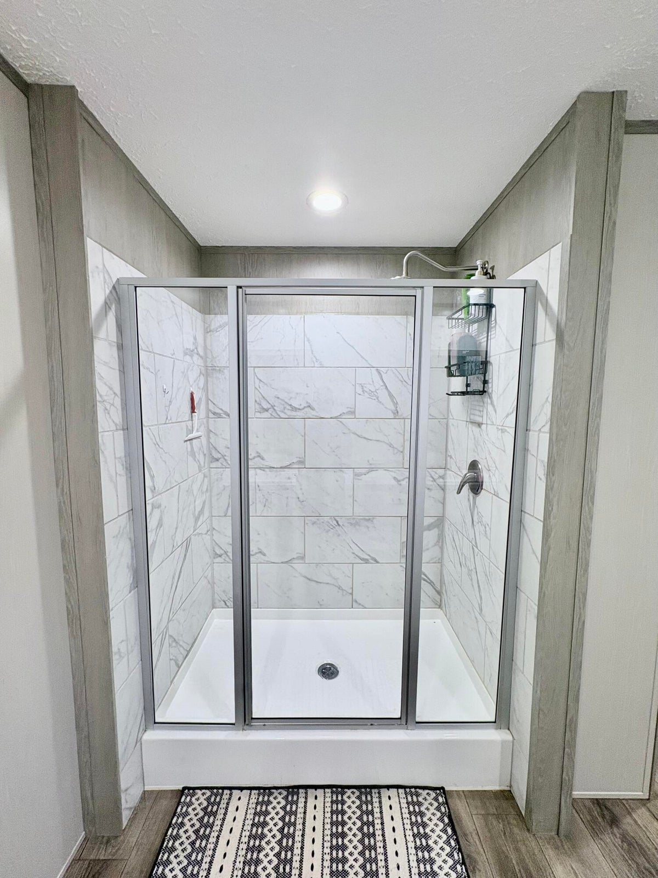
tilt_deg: -4.9
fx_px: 355
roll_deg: -0.2
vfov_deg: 102.1
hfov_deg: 85.7
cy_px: 439
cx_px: 329
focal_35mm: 14
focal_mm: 2.22
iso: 250
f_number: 2.2
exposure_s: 1/120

**How to complete this task:** Everything in the records above must be repeated exactly, except the pictures.

**Response to the exercise:**
tilt_deg: -4.9
fx_px: 355
roll_deg: -0.2
vfov_deg: 102.1
hfov_deg: 85.7
cy_px: 439
cx_px: 329
focal_35mm: 14
focal_mm: 2.22
iso: 250
f_number: 2.2
exposure_s: 1/120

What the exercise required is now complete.